Thank you to everyone who has shared events that transpired at your campus related to the SNWs. I want to give a few sanitized notes to add to the summer presentation at CoSIDA, and to let you know that our finished department written policy is available for request (email me at the office). The policy is much more detailed than any of the previous documents.
But, you wanted the titilating stories, so . . .
Student-athlete disciplined by athletic department and eventually expelled from public university for unauthorized taking and posting of photos of another student-athlete on Facebook.
Several students taken before campus discipline boards after campus enemies narc'd on photos posted on line. Various levels of punishment, including expulsion.
Individuals outside university gaining more and more access to the "closed" world of Facebook.
Surprise -- you closed your Facebook profile but one of your friends "tagged" out a photo of you into an open area of the network.
This might be hall of honor stuff as the NCAA is suggesting that we stop using the terms I-A and I-AA to refer to the differing level of scholarships, etc., that define college football in the top ranks.
I-A will be the Bowl Subdivision. I-AA is the Championship Subdivision. The FBS and the FCS, not I-A and I-AA.
That's some quality work, but the best one is reserved for the renaming, excuse me, branding, of the championship formerly known as I-AA: The NCAA Division I Football Championship.
Ta-da -- just like that I was a staff member of the 1987 NCAA Division I Football Champions.
Monday, August 14, 2006
Today we ship out the first of our press guides to the printers -- always hectic on the first ones. Orientation looms on Friday, and final prep on the SNW presentation is underway.
In travel news, I see now that TSA has made taking off shoes manditory. Odd, you'd swear it had been since 9/11 at certain airports. Staff member reports that gel is being very broadly interpreted -- one of their kids had to throw away some gel-ink pens as they flew home from vacation this weekend.
Friday, August 11, 2006
Long week of catch up from vacation work has kept the Dr. from his appointed rounds here. Now, it's prep for the incoming athletes' orientation next weekend.
One of the big items -- finishing of our departmental policy on SNWs.
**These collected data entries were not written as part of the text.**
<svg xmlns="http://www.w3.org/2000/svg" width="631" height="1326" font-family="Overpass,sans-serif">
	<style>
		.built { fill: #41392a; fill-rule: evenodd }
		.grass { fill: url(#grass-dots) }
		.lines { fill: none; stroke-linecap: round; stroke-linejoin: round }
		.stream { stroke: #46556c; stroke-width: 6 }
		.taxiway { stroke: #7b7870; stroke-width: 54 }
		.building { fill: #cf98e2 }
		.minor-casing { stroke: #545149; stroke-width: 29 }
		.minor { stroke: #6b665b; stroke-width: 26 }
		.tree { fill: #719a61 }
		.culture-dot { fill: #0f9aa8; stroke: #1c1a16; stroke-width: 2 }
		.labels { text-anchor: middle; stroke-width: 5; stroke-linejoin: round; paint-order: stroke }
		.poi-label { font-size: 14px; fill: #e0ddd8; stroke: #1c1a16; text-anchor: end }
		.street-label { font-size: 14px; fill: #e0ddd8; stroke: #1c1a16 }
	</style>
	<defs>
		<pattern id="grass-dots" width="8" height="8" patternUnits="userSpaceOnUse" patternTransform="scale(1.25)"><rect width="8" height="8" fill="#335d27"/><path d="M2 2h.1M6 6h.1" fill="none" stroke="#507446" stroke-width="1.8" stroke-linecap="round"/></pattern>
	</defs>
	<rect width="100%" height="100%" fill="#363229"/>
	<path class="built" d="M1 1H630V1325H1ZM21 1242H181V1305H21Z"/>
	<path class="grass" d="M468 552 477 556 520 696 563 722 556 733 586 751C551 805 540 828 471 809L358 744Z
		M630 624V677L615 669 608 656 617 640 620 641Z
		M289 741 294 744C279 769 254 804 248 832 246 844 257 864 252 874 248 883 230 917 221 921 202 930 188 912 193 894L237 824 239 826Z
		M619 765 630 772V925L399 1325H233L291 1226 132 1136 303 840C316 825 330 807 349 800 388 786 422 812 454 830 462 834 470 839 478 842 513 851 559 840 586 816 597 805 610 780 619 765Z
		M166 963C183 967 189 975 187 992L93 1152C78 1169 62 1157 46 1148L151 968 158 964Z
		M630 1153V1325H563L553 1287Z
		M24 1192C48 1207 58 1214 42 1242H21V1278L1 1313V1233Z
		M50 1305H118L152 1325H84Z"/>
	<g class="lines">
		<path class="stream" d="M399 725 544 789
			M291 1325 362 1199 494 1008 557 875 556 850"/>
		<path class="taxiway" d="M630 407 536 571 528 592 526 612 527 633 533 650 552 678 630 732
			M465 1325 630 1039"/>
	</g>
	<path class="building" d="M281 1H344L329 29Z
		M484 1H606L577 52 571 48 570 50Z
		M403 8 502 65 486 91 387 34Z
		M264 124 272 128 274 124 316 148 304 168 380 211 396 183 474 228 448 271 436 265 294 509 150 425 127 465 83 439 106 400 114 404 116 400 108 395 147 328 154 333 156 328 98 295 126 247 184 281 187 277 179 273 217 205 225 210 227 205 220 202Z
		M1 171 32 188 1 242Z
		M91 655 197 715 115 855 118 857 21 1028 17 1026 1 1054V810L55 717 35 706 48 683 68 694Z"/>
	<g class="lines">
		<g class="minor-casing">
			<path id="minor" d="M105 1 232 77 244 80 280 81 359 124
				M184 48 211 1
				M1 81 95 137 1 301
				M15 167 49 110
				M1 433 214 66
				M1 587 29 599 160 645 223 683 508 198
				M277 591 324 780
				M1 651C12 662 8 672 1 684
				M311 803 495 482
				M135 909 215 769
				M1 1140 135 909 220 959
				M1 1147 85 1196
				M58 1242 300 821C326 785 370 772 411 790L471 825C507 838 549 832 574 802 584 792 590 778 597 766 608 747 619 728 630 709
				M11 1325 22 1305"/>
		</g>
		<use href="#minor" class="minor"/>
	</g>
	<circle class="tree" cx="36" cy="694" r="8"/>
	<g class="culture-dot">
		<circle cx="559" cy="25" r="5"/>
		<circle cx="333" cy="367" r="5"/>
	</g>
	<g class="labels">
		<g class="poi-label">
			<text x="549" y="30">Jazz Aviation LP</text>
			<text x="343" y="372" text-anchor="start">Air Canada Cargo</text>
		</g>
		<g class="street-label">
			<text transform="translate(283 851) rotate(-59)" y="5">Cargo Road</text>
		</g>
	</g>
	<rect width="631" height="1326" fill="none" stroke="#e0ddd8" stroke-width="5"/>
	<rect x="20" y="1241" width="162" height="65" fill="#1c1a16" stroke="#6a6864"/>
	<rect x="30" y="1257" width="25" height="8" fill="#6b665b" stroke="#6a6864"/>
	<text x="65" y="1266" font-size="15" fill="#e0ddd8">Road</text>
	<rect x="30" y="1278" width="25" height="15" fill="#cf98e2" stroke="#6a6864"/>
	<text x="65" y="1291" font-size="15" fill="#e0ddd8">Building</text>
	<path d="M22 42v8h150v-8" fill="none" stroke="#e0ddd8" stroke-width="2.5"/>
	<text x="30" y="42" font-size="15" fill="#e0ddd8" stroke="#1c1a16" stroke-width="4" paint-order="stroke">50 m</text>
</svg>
This is something several others have asked for a copy, and I will provide it on request. Just hit the office email. While we are allowing SNW to continue, it will be monitored and the consequences are very bluntly laid out for the athletes.
On the travel front, I must say I'm happy to be done with flying for the next few weeks. In this field, if you cannot travel with the electronics required for work, there's no point in traveling.
If the airlines change their conditions of carriage to cover electronics in checked luggage, OK. If the airports will add the surveilance in the baggage areas to prevent unauthorized appropriation of my electronic gear, OK. Until then, I'll stick to the highways and byways of America rather than the airports.